ASSIGNMENT —
Would you copy exactly the lines in the data below from the one that has "left wrist: (65, 121)" through the one that has "right shoulder: (245, 271)", dropping any pictures?

Items from a data source
↓↓↓
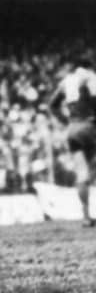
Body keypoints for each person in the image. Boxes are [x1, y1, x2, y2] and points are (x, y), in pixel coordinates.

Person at [50, 58, 96, 227]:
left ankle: (86, 217)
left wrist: (65, 121)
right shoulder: (90, 77)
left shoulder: (65, 81)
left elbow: (52, 105)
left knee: (82, 174)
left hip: (73, 129)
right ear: (89, 66)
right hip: (90, 126)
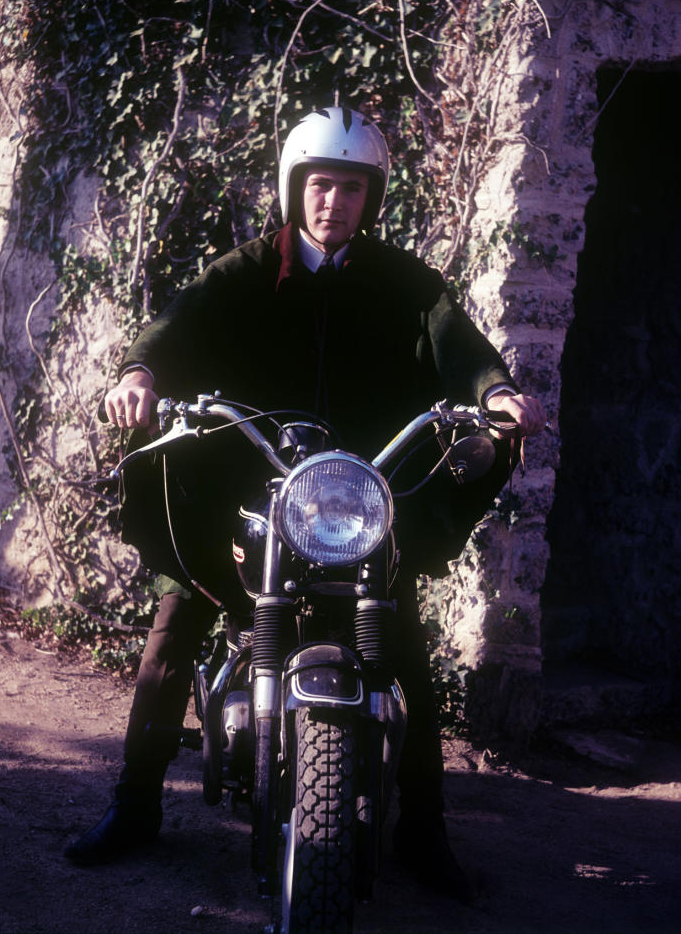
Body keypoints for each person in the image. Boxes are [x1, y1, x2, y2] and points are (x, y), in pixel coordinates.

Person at [65, 106, 545, 901]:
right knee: (176, 621)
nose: (334, 202)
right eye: (321, 184)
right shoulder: (245, 271)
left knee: (407, 654)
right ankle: (135, 803)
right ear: (295, 188)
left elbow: (458, 344)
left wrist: (497, 394)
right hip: (246, 488)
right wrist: (140, 375)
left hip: (355, 497)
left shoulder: (404, 283)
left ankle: (423, 833)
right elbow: (176, 323)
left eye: (351, 188)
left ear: (371, 197)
↑↑↑
FINISHED EXERCISE —
left wrist: (65, 121)
right shoulder: (90, 77)
left shoulder: (65, 81)
left elbow: (52, 105)
left knee: (82, 174)
left hip: (73, 129)
right ear: (89, 66)
right hip: (90, 126)
Body keypoints for each person in the image. Boxes are [x1, y1, x2, y2] and points are (x, y), in pixel coordinates.

Person at [65, 106, 545, 901]:
right knee: (176, 621)
nose: (334, 202)
right eye: (321, 184)
right shoulder: (245, 271)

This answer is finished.